§ WHAT YOU NEED TO DO
Turn the lines from the very first one through the one containing "6L127 5L124 4H110L78" into a JSON list of strings, one string per line, with blank lines left out.

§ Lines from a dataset

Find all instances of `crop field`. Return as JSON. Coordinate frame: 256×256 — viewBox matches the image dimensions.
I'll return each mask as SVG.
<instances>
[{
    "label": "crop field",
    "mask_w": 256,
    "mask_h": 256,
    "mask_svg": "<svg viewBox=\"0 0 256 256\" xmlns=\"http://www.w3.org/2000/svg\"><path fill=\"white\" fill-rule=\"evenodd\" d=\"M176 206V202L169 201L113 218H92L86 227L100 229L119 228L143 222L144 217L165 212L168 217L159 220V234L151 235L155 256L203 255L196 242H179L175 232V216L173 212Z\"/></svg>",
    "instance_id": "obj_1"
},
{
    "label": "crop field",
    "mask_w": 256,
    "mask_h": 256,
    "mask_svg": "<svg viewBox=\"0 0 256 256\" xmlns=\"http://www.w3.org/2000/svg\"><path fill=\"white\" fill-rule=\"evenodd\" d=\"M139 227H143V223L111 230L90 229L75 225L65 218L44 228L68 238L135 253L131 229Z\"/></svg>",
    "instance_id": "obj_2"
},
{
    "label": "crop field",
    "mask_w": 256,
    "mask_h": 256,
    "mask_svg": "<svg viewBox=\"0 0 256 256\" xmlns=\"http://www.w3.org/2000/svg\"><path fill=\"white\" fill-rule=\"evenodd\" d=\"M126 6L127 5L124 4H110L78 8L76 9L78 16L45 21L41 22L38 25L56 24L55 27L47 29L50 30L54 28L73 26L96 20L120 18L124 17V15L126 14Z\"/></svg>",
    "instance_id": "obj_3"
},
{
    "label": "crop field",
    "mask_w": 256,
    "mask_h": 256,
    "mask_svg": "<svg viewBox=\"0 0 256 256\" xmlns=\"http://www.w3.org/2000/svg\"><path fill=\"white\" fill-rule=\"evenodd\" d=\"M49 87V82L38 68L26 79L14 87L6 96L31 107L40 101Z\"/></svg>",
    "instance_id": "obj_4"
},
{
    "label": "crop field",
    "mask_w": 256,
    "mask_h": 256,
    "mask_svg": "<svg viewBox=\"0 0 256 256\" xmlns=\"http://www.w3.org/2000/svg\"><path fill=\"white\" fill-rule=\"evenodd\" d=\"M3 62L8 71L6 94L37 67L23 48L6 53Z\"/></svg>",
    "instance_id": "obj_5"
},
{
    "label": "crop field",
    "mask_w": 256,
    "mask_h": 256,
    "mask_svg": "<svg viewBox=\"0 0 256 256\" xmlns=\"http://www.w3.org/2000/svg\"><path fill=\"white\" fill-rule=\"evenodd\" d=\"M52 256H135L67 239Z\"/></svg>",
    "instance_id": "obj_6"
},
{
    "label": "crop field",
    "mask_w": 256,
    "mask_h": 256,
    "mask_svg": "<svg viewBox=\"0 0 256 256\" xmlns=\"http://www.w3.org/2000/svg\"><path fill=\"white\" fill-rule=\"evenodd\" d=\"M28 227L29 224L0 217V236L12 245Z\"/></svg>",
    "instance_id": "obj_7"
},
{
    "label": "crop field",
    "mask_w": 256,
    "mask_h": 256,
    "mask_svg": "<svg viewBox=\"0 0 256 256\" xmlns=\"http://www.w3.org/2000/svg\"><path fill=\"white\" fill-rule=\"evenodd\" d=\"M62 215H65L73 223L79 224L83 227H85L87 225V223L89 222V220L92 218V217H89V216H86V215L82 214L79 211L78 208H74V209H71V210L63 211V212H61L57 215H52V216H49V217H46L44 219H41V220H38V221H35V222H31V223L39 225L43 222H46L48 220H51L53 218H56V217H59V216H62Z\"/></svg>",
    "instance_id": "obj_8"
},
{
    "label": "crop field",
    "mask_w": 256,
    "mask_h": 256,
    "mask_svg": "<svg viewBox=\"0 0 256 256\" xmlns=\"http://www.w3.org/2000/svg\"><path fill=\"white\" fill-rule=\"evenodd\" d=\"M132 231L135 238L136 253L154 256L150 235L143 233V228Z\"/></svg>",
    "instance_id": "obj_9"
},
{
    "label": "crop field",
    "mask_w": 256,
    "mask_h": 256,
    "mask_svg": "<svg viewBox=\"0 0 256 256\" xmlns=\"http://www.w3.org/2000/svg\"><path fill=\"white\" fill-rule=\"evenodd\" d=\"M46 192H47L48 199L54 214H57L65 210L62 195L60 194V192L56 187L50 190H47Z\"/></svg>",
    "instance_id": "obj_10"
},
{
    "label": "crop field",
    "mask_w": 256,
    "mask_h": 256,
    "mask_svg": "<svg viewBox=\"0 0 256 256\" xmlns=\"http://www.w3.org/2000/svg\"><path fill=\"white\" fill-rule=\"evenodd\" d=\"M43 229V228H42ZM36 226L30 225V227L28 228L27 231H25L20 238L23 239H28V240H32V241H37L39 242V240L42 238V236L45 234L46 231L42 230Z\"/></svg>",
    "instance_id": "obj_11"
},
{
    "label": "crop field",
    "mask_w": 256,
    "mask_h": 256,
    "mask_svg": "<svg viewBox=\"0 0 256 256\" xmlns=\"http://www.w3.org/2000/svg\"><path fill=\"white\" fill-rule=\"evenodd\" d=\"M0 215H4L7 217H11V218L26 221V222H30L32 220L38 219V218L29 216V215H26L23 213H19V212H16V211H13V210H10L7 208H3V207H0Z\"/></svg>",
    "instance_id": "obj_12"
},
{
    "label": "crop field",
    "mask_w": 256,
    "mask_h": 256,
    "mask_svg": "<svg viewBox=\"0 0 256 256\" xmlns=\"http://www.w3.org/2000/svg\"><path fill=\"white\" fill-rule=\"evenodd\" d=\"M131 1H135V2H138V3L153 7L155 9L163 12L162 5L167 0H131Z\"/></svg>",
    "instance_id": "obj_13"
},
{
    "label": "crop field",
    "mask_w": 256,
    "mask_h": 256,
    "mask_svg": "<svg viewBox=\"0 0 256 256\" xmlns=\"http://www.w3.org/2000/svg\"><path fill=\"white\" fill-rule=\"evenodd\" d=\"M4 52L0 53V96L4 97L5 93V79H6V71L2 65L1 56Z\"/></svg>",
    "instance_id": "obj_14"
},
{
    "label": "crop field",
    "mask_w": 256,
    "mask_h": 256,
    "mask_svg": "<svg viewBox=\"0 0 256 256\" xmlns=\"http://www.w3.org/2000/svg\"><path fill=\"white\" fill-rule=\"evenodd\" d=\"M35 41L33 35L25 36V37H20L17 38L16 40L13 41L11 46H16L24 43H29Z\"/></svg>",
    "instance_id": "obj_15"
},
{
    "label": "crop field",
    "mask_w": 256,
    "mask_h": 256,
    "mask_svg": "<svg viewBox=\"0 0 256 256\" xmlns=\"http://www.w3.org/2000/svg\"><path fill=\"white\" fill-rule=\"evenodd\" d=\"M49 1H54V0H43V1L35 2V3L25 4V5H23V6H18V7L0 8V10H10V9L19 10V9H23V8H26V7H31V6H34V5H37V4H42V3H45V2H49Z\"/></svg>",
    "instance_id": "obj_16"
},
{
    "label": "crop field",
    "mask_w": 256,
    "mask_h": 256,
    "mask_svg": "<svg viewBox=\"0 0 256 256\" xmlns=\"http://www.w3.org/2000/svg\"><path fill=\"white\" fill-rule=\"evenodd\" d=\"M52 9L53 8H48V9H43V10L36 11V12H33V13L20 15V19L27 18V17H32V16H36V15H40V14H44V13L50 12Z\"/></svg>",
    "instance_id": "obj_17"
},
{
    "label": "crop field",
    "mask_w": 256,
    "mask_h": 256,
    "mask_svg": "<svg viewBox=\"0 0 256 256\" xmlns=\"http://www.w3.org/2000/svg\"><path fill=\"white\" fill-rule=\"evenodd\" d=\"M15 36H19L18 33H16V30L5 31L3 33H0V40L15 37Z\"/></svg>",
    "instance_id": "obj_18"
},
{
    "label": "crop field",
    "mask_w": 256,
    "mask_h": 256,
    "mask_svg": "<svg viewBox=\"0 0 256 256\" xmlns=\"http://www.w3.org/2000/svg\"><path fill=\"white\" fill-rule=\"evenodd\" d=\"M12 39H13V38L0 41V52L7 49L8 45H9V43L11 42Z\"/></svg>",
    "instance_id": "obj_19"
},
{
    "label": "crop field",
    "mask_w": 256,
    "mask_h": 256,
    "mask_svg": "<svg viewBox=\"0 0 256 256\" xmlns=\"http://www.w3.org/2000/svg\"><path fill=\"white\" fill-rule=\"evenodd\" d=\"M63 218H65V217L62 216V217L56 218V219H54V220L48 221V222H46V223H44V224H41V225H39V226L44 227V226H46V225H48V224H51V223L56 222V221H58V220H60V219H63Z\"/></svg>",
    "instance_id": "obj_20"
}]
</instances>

§ TASK RESPONSE
[
  "Find all instances of `crop field`. Return as JSON. Coordinate frame: 256×256 — viewBox matches the image dimensions.",
  "I'll return each mask as SVG.",
  "<instances>",
  "[{",
  "    \"label\": \"crop field\",",
  "    \"mask_w\": 256,",
  "    \"mask_h\": 256,",
  "    \"mask_svg\": \"<svg viewBox=\\\"0 0 256 256\\\" xmlns=\\\"http://www.w3.org/2000/svg\\\"><path fill=\\\"white\\\" fill-rule=\\\"evenodd\\\" d=\\\"M176 206V202L169 201L113 218H92L86 227L100 229L119 228L143 222L144 217L165 212L168 217L159 220V234L151 235L155 256L203 255L196 242H179L175 232V216L173 212Z\\\"/></svg>\",",
  "    \"instance_id\": \"obj_1\"",
  "},",
  "{",
  "    \"label\": \"crop field\",",
  "    \"mask_w\": 256,",
  "    \"mask_h\": 256,",
  "    \"mask_svg\": \"<svg viewBox=\\\"0 0 256 256\\\" xmlns=\\\"http://www.w3.org/2000/svg\\\"><path fill=\\\"white\\\" fill-rule=\\\"evenodd\\\" d=\\\"M139 227H143V223L111 230L90 229L75 225L65 218L44 228L68 238L135 253L131 229Z\\\"/></svg>\",",
  "    \"instance_id\": \"obj_2\"",
  "},",
  "{",
  "    \"label\": \"crop field\",",
  "    \"mask_w\": 256,",
  "    \"mask_h\": 256,",
  "    \"mask_svg\": \"<svg viewBox=\\\"0 0 256 256\\\" xmlns=\\\"http://www.w3.org/2000/svg\\\"><path fill=\\\"white\\\" fill-rule=\\\"evenodd\\\" d=\\\"M126 6L127 5L124 4H110L78 8L76 9L78 16L45 21L41 22L38 25L56 24L55 27L47 29L50 30L54 28L73 26L96 20L120 18L124 17V15L126 14Z\\\"/></svg>\","
]